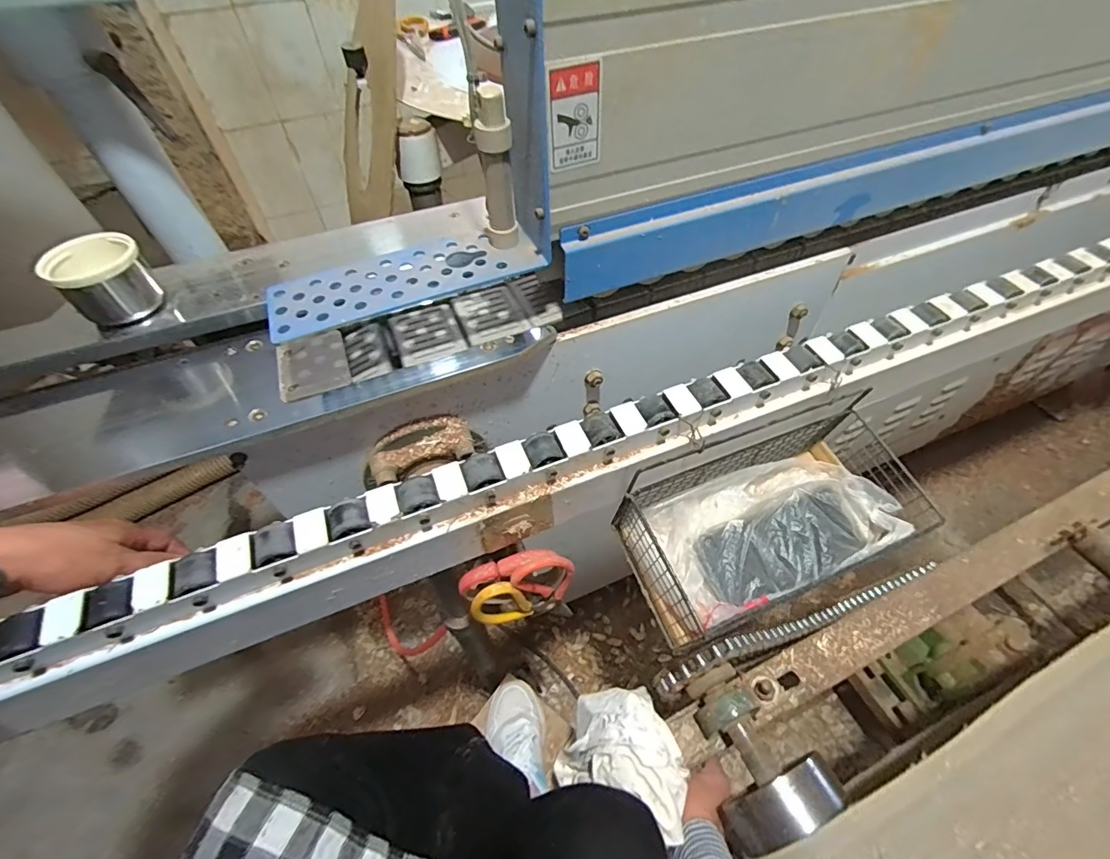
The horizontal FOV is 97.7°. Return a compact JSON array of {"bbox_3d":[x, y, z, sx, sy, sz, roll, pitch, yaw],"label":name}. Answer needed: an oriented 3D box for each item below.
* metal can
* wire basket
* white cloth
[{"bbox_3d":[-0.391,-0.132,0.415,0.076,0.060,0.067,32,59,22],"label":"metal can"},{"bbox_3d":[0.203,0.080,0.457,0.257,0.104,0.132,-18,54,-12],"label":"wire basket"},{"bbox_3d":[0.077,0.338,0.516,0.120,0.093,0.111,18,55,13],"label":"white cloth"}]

§

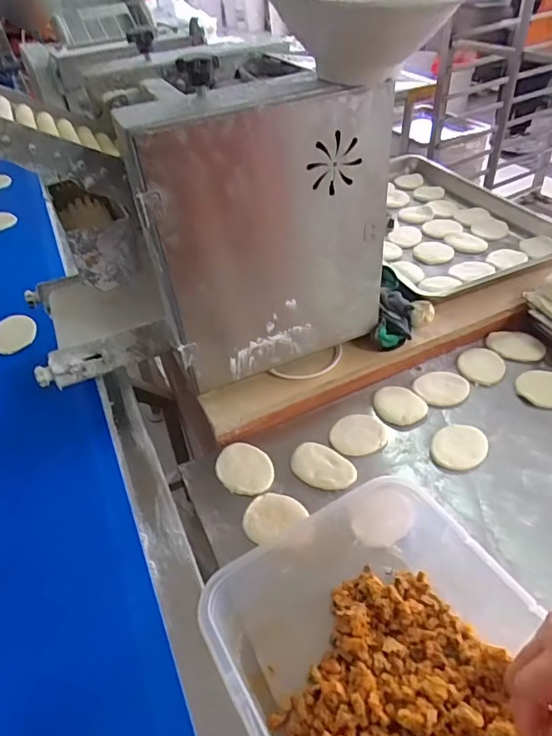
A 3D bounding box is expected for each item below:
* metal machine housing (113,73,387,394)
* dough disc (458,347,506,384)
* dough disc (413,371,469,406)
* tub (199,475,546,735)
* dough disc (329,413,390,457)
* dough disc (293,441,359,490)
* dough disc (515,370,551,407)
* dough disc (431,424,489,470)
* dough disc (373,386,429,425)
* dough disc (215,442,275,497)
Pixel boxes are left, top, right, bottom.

§

### What to work on
Return only the lines between the one holding "A 3D bounding" and the one holding "Pixel boxes are left, top, right, bottom.", inclusive, exactly as they appear above.

### Finished task
A 3D bounding box is expected for each item below:
* metal machine housing (113,73,387,394)
* dough disc (458,347,506,384)
* dough disc (413,371,469,406)
* tub (199,475,546,735)
* dough disc (329,413,390,457)
* dough disc (293,441,359,490)
* dough disc (515,370,551,407)
* dough disc (431,424,489,470)
* dough disc (373,386,429,425)
* dough disc (215,442,275,497)
Pixel boxes are left, top, right, bottom.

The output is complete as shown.